Supreme Court provides guidance on inherent versus acquired distinctiveness

Switzerland

The Federal Supreme Court has upheld an appeal by the Swiss Federal Institute of Intellectual Property (IGE) against a decision of the Federal Administrative Court in a case involving the mark EPOSTSELECT.

The Swiss Post filed an application for the registration of the combined word and device mark EPOSTSELECT, including claims for the colour “black, yellow”, as shown below, for goods and services in Classes 9, 38 and 42 of the Nice Classification:

The application was rejected by the IGE on the ground that it was descriptive.
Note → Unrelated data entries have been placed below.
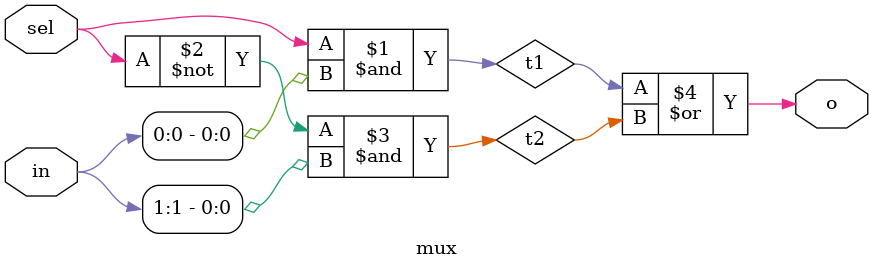
<source format=v>
module mux ( input [1:0] in , input sel , output o );
    and (t1,sel,in[0]);
    and (t2,~sel,in[1]);
    or (o,t1,t2);
endmodule
</source>
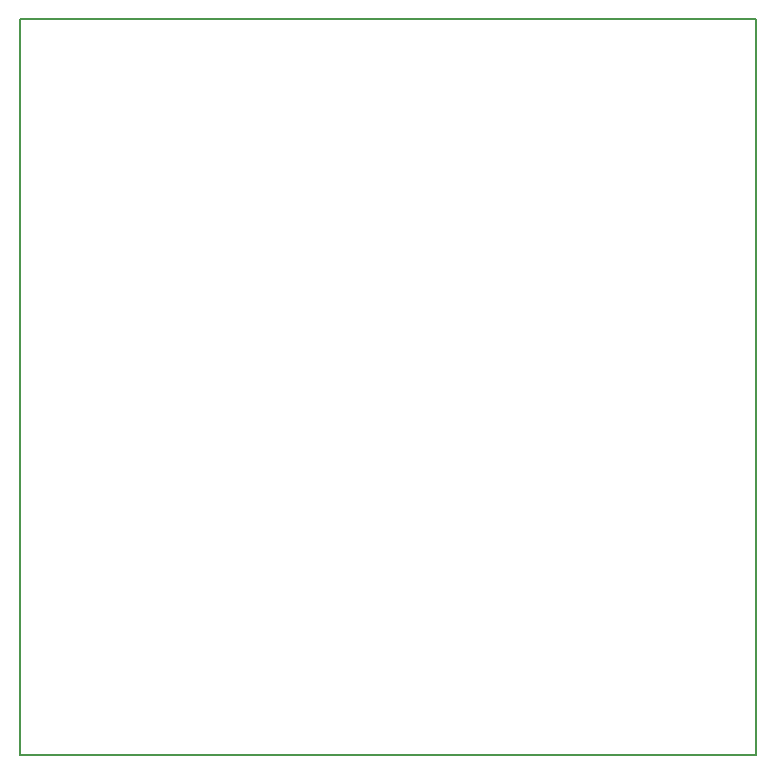
<source format=gm1>
G04 MADE WITH FRITZING*
G04 WWW.FRITZING.ORG*
G04 DOUBLE SIDED*
G04 HOLES PLATED*
G04 CONTOUR ON CENTER OF CONTOUR VECTOR*
%ASAXBY*%
%FSLAX23Y23*%
%MOIN*%
%OFA0B0*%
%SFA1.0B1.0*%
%ADD10R,2.460630X2.460630*%
%ADD11C,0.008000*%
%ADD10C,0.008*%
%LNCONTOUR*%
G90*
G70*
G54D10*
G54D11*
X4Y2457D02*
X2457Y2457D01*
X2457Y4D01*
X4Y4D01*
X4Y2457D01*
D02*
G04 End of contour*
M02*
</source>
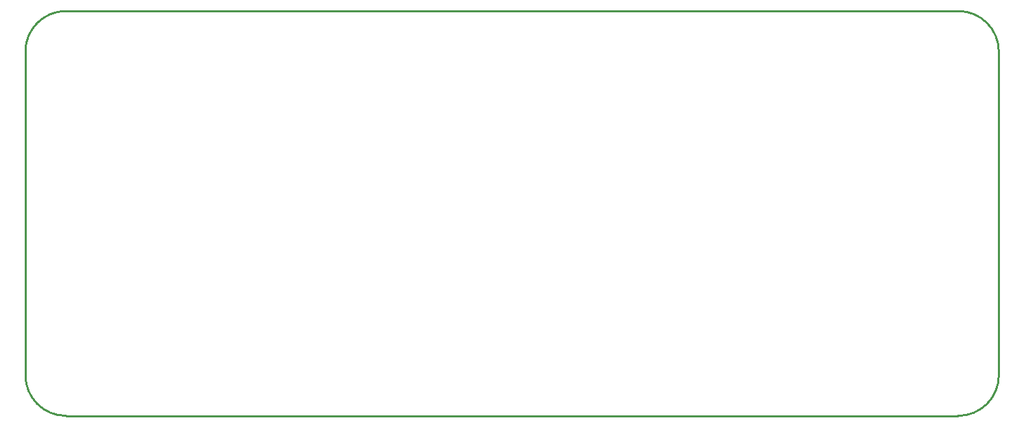
<source format=gko>
G04 Layer: BoardOutlineLayer*
G04 EasyEDA v6.5.39, 2025-03-31 16:42:18*
G04 8c5cdcb6969146bda3c33439ce40f75b,8c5f514d37a848dc893bb94b3339d7fb,10*
G04 Gerber Generator version 0.2*
G04 Scale: 100 percent, Rotated: No, Reflected: No *
G04 Dimensions in millimeters *
G04 leading zeros omitted , absolute positions ,4 integer and 5 decimal *
%FSLAX45Y45*%
%MOMM*%

%ADD10C,0.2540*%
D10*
X-7200Y5531109D02*
G01*
X-7200Y9531101D01*
X11492776Y5031110D02*
G01*
X492798Y5031110D01*
X11992775Y9531101D02*
G01*
X11992775Y5531109D01*
X492798Y10031100D02*
G01*
X11492776Y10031100D01*
G75*
G01*
X11492776Y5031110D02*
G03*
X11992775Y5531109I0J499999D01*
G75*
G01*
X11992775Y9531101D02*
G03*
X11492776Y10031100I-499999J0D01*
G75*
G01*
X-7201Y5531109D02*
G03*
X492798Y5031110I499999J0D01*
G75*
G01*
X492798Y10031100D02*
G03*
X-7201Y9531101I0J-499999D01*

%LPD*%
M02*

</source>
On appeal, the Swiss Administrative Court granted trademark protection, after the colour claims were amended with RAL and Pantone specifications (ie, RAL 1004 and Pantone 116 C/109U), and on the ground that the association with a specific vendor of existing products resulted in sufficient distinctiveness.

Upon appeal by the IGE, the Supreme Court overturned the lower court’s decision and confirmed the IGE’s position that the EPOSTSELECT mark lacked inherent distinctiveness, since it would be understood in a descriptive sense as meaning “selected electronic mail”. None of the graphical elements resulted in inherent distinctiveness - that is, the simple yellow background, the common font, the combined words without spaces, the letters in bold, the upper or lower case and even the RAL/Pantone specifications were not sufficient.
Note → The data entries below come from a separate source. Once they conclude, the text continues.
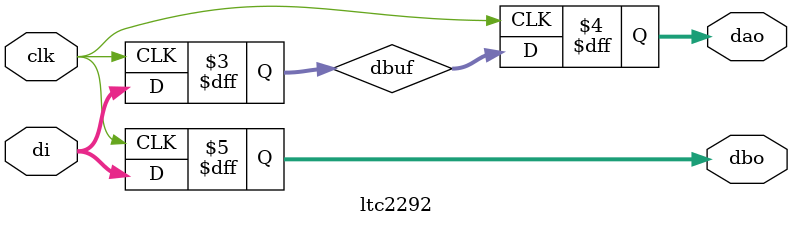
<source format=v>
`ifndef _LTC2292_V_
`define _LTC2292_V_
`default_nettype none


// TODO this module currently only supports a multiplexed output bus
// in full-range 2s complement mode. See the datasheet for details and
// other modes.

module ltc2292 #(
   parameter MUX = "TRUE"
) (
   input wire        clk,
   input wire [11:0] di,
   output reg [11:0] dao,
   output reg [11:0] dbo
);

   // TODO verify this is correct. It's not clear, and Henrik does it
   // the other way. When the ADC outputs are multiplexed, channel A
   // should be sampled on the clock's falling edge and channel B
   // sampled on the clock's rising edge.

   reg [11:0] dbuf;

   always @(posedge clk) begin
      dao <= dbuf;
      dbo <= di;
   end

   always @(negedge clk) begin
      dbuf <= di;
   end

endmodule
`endif

</source>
The Supreme Court held that the lower court had confused the concepts of 'inherent distinctiveness' and 'derivative distinctiveness', the latter meaning acquired distinctiveness through use. The lower court had erred in taking into account the fact that consumers would associate existing products of the Swiss Post and the new EPOSTSELECT mark. The Swiss Post had not claimed acquired distinctiveness through use of its new EPOSTSELECT mark. Hence, the lower court was not permitted to take the actual perception of the colour yellow in the Swiss marketplace into account when assessing the distinctive character of the EPOSTSELECT mark. Otherwise, the owner of a trademark with acquired distinctiveness could claim trademark protection for additional (and not inherently distinctive) signs without having to prove acquired distinctiveness through use for the new signs.

This leading decision of the Supreme Court provides useful guidance on the difference between acquired and inherent distinctiveness. However, it is still possible to file new marks based on existing trademarks which have acquired distinctiveness through use if such acquired distinctiveness reaches far enough. For instance, it is still possible to file new trademarks with the element 'Zurich' (which is a trademark with acquired distinctiveness/secondary meaning), such as ZURICH INSURANCE EUROPE.